WRITTEN TASK: Check each line below for the word "LIST", then please report how many lines have it and nothing more.

[Machine-readable hardware designs]
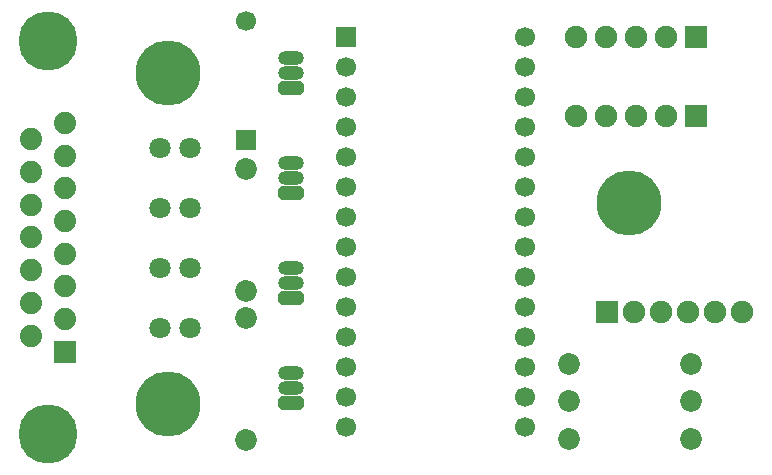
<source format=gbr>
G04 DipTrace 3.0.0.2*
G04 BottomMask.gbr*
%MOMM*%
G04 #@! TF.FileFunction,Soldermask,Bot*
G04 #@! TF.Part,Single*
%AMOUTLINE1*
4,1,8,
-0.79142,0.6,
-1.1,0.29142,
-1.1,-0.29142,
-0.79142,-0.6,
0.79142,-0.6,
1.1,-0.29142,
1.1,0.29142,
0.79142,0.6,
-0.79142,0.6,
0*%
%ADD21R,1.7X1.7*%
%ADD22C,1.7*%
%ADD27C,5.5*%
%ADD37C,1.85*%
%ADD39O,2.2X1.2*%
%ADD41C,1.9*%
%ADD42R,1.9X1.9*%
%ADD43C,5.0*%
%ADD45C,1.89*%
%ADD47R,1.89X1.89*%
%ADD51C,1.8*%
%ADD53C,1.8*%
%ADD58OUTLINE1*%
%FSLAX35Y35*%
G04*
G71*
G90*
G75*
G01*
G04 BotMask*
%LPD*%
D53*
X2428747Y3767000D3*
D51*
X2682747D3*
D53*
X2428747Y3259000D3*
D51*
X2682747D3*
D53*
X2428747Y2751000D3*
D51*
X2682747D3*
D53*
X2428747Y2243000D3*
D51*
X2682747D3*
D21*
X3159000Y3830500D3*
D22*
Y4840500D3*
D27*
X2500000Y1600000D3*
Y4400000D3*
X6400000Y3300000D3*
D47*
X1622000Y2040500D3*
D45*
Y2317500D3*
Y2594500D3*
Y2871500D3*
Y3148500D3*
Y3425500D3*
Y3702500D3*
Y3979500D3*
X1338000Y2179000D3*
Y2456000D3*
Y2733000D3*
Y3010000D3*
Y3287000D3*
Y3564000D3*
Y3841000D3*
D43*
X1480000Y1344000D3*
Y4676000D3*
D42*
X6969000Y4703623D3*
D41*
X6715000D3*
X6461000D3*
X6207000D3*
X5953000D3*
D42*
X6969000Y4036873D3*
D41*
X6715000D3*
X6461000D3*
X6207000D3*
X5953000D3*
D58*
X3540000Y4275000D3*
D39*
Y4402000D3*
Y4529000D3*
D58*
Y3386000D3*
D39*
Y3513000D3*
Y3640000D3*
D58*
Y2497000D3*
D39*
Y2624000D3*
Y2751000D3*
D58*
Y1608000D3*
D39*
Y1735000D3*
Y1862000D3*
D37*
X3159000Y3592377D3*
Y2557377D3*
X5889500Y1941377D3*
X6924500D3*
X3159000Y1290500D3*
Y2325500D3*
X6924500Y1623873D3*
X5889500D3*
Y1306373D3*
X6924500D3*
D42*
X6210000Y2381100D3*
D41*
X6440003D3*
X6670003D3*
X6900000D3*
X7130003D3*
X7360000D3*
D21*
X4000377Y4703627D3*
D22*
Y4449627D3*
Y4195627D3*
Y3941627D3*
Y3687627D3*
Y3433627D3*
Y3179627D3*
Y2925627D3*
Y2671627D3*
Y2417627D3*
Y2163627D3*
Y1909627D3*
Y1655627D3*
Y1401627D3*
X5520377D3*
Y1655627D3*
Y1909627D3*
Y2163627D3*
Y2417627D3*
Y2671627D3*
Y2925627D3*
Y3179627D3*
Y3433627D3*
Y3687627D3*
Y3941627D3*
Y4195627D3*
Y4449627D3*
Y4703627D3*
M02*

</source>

--

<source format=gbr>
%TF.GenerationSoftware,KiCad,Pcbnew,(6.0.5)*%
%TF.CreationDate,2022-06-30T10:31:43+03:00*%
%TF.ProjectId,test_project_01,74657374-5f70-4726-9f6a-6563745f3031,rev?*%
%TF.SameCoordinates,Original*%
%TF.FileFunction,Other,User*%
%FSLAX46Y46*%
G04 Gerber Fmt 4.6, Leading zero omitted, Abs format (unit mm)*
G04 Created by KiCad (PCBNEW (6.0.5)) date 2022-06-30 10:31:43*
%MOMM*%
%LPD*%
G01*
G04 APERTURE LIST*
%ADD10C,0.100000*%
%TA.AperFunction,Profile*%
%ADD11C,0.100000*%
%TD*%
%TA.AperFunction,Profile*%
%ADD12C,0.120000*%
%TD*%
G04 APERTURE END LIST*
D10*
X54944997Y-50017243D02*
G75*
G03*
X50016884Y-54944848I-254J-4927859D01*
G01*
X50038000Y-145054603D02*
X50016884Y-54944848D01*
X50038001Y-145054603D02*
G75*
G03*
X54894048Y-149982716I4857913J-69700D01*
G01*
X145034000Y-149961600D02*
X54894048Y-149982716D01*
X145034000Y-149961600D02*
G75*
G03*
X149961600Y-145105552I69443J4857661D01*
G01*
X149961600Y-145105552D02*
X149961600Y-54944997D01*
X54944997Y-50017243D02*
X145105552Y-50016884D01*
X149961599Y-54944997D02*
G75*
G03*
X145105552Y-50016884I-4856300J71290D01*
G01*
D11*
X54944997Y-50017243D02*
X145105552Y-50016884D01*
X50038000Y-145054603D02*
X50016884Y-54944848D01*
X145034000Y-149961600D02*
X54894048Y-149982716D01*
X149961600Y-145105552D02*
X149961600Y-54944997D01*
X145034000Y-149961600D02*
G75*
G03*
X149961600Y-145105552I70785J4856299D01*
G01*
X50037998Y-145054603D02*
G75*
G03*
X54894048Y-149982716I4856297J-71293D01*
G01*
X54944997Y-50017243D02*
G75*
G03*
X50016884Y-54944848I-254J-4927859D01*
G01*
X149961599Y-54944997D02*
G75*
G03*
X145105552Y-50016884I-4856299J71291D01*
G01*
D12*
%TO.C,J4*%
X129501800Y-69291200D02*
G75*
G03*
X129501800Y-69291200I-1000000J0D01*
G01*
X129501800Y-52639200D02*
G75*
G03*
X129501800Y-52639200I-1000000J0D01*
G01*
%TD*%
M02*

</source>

EXERCISE ANSWER: 2